R&D: Multi-physics Modeling of Phase Change Memory Operations in Ge-rich Ge2 Sb2 Te5 Alloys

Journal of Applied Physics has published, in special collection Phase-change Materials and Their Applications, an article written by Robin Miquel, STMicroelectronics, 850 rue Jean Monnet, 38926 Crolles, France, Université Grenoble Alpes, CEA, Leti, F-38000 Grenoble, France, and Laboratoire de Physique de la Matière Condensée, Ecole Polytechnique, CNRS, Institut Polytechnique de Paris, 91128 Palaiseau, France, Thomas Cabout, STMicroelectronics, 850 rue Jean Monnet, 38926 Crolles, France, Olga Cueto, Université Grenoble Alpes, CEA, Leti, F-38000 Grenoble, France, Benoit Sklénard, Université Grenoble Alpes, CEA, Leti, F-38000 Grenoble, France, and Mathis Plapp, Laboratoire de Physique de la Matière Condensée, Ecole Polytechnique, CNRS, Institut Polytechnique de Paris, 91128 Palaiseau, France.

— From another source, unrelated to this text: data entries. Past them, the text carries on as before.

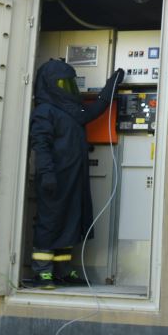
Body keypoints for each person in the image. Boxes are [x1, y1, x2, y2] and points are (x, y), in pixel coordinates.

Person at [25, 60, 125, 290]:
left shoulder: (71, 110)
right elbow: (40, 145)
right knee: (49, 223)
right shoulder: (44, 111)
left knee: (70, 221)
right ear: (51, 85)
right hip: (55, 178)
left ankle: (61, 271)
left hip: (73, 178)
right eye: (63, 83)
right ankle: (43, 273)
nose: (68, 88)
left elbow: (91, 112)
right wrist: (47, 173)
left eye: (70, 82)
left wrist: (111, 86)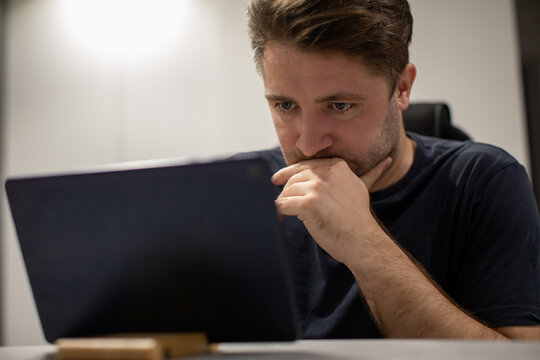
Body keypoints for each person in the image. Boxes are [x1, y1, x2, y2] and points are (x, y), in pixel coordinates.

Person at [245, 0, 540, 340]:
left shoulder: (482, 181)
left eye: (340, 106)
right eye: (285, 105)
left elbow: (517, 355)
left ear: (402, 88)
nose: (309, 145)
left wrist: (363, 240)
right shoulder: (244, 188)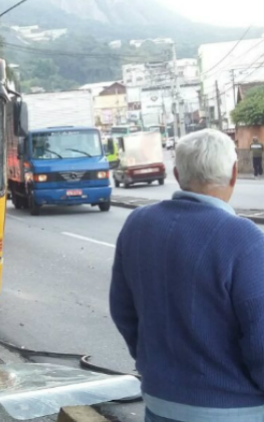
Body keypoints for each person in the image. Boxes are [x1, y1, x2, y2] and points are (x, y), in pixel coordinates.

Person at [110, 129, 264, 422]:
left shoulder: (138, 224)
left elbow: (123, 312)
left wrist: (153, 364)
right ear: (234, 173)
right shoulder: (243, 238)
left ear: (178, 173)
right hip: (234, 409)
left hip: (160, 401)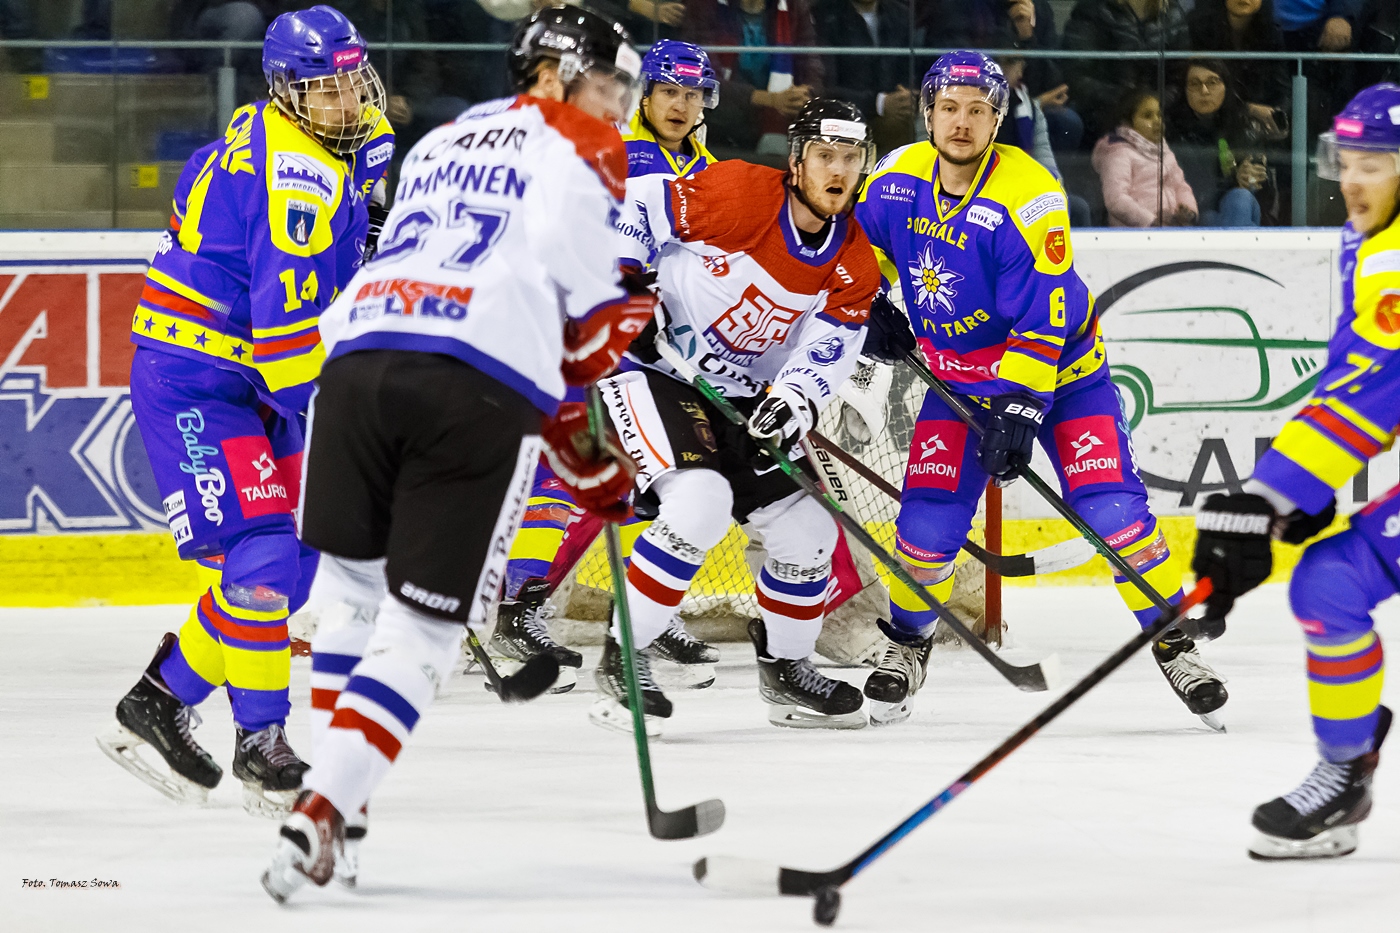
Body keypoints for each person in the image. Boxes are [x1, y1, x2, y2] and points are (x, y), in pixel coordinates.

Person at [260, 5, 653, 901]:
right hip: (467, 387)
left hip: (355, 363)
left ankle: (342, 821)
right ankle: (320, 810)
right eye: (606, 85)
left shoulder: (444, 136)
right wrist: (591, 456)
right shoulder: (586, 150)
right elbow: (591, 325)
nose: (617, 107)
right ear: (551, 74)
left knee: (351, 598)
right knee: (424, 629)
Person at [853, 52, 1224, 726]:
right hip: (959, 387)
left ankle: (1176, 640)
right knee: (925, 529)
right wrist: (867, 300)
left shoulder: (1030, 196)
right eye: (950, 108)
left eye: (978, 110)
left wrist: (1022, 407)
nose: (962, 122)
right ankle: (906, 645)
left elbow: (1047, 311)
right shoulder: (895, 179)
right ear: (928, 111)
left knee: (1117, 519)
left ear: (998, 118)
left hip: (1064, 380)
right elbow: (860, 249)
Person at [95, 5, 395, 818]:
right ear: (287, 93)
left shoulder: (351, 136)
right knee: (262, 553)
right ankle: (262, 741)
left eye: (351, 82)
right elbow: (288, 343)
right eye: (323, 89)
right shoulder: (294, 176)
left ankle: (159, 697)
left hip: (255, 373)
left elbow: (355, 233)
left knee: (298, 559)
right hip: (199, 376)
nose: (345, 101)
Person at [597, 98, 881, 732]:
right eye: (826, 157)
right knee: (697, 504)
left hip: (743, 400)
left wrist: (793, 402)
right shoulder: (739, 192)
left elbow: (827, 352)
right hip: (654, 369)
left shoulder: (854, 262)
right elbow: (633, 206)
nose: (838, 172)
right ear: (799, 159)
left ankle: (786, 671)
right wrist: (627, 286)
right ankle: (623, 659)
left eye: (852, 159)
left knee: (807, 532)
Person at [1191, 83, 1399, 861]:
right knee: (1329, 583)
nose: (1352, 179)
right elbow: (1351, 376)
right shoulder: (1367, 239)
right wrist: (1286, 501)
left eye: (1375, 164)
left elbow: (1375, 398)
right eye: (1345, 162)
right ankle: (1345, 770)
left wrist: (1270, 496)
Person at [492, 39, 724, 694]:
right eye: (668, 92)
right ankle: (519, 604)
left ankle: (644, 611)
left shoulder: (706, 167)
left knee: (653, 489)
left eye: (693, 94)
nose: (680, 106)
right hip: (596, 340)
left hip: (663, 350)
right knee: (590, 477)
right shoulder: (615, 149)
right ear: (643, 94)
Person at [682, 0, 824, 157]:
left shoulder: (793, 7)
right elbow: (703, 79)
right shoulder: (704, 7)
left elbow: (811, 64)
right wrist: (769, 99)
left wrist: (804, 93)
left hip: (779, 119)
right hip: (720, 121)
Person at [1062, 0, 1191, 142]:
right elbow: (1076, 75)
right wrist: (1128, 103)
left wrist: (1153, 104)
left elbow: (1180, 75)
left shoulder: (1172, 12)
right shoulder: (1092, 9)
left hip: (1161, 114)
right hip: (1105, 113)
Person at [1167, 60, 1272, 227]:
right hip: (1198, 212)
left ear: (1226, 86)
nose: (1204, 90)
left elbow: (1267, 193)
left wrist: (1251, 178)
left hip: (1242, 206)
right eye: (1195, 84)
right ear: (1184, 90)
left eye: (1212, 82)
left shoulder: (1245, 126)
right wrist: (1234, 180)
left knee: (1240, 198)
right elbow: (1193, 193)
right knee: (1216, 215)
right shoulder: (1175, 133)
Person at [811, 0, 919, 154]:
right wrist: (879, 103)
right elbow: (824, 87)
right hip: (842, 118)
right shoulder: (824, 16)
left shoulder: (901, 14)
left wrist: (905, 95)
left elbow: (910, 70)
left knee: (902, 123)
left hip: (891, 116)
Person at [1092, 88, 1198, 227]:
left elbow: (1181, 186)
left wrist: (1188, 211)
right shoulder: (1118, 153)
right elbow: (1116, 199)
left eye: (1159, 115)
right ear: (1127, 122)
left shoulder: (1165, 153)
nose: (1157, 121)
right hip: (1136, 235)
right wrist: (1151, 221)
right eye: (1148, 116)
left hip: (1170, 230)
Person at [1187, 0, 1292, 128]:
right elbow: (1199, 86)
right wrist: (1247, 109)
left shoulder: (1272, 30)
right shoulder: (1199, 26)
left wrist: (1277, 117)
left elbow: (1281, 87)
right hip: (1208, 118)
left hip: (1255, 122)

Abstract: “One of the most widely used active materials for phase-change memories (PCM), the ternary stoichiometric compound Ge 2 Sb 2 Te 5 (GST), has a low crystallization temperature of around 150 ° C⁠. One solution to achieve higher operating temperatures is to enrich GST with additional germanium. This alloy crystallizes into a polycrystalline mixture of two phases, GST and almost pure germanium. In a previous work [R. Bayle et al., J. Appl. Phys. 128, 185 101 (2020)], this crystallization process was studied using a multi-phase field model (MPFM) with a simplified thermal field calculated by a separate solver. Here, we combine the MPFM and a phase-aware electrothermal solver to achieve a consistent multi-physics model for device operations in PCM. Simulations of memory operations are performed to demonstrate its ability to reproduce experimental observations and the most important calibration curves that are used to assess the performance of a PCM cell.“